§ TRECHO:
Quem tem medo de Henry James? Perguntas retóricas não exigem respostas. Embora, neste caso, como é de conhecimento público, poucos são os leitores da ficção de língua inglesa capazes de esboçar algum argumento coerente, que possa justificar o afastamento que existe entre o público contemporâneo e um dos maiores escritores da história da literatura.

A desculpa utilizada pelos leitores mais pragmáticos consiste em repetir ad nauseam que “nada acontece” nas narrativas de Henry James. São páginas e páginas repletas de parágrafos longos e centenas de palavras – que ficam rodopiando dentro das frases como uma espécie de redemoinho posto lá, de propósito, para confundir o leitor. O desenvolvimento arrastado do enredo (conjugado com monólogos interiores, reflexões filosóficas, flash-backs e descrições detalhadas) multiplica de forma exponencial os pormenores e as minúcias. Cada um dos romances, novelas, contos, peças de teatro e ensaios se parece com uma daquelas tias antigas que, ao visitar os parentes, não se dá por satisfeita senão quando nada mais resta para ser esmiuçado. E isso demora. Muito.

§ DADOS EXTRAÍDOS:
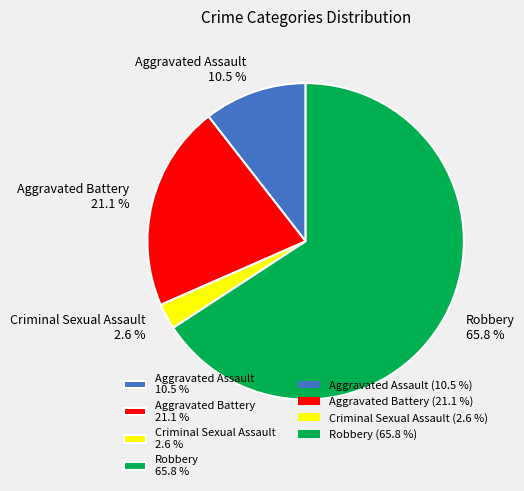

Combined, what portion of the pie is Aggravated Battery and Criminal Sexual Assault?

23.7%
--
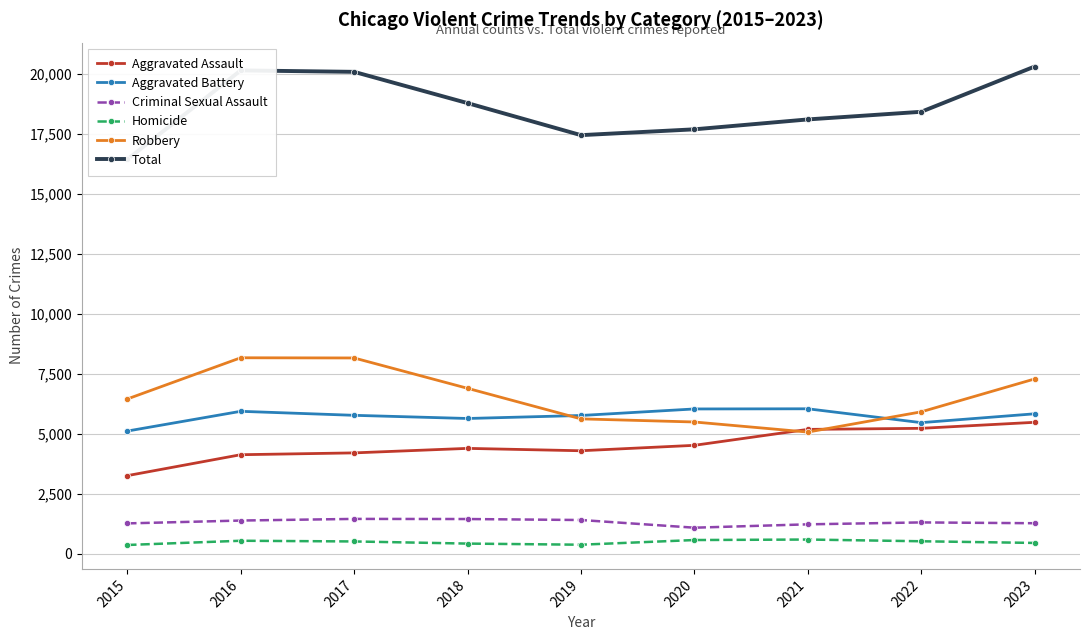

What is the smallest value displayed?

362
==
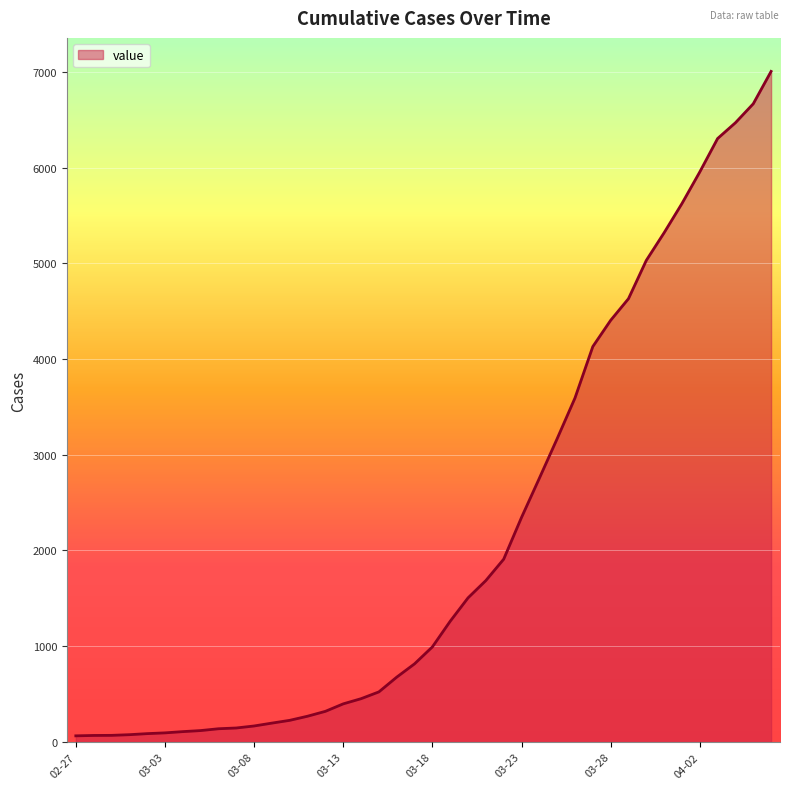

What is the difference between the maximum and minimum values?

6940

§ TAREFAS A REALIZAR:
1. Traduza para o inglês esta frase do trecho sobre Henry James: «A desculpa utilizada pelos leitores mais pragmáticos consiste em repetir ad nauseam que “nada acontece” nas narrativas de Henry James.»
2. De acordo com o trecho sobre Henry James, com o que se parece cada um dos romances, novelas, contos, peças de teatro e ensaios do autor?

§ RESULTADOS POR TAREFA:
1. The excuse used by the more pragmatic readers consists of repeating ad nauseam that "nothing happens" in Henry James's narratives.

2. Com uma daquelas tias antigas que, ao visitar os parentes, não se dá por satisfeita senão quando nada mais resta para ser esmiuçado.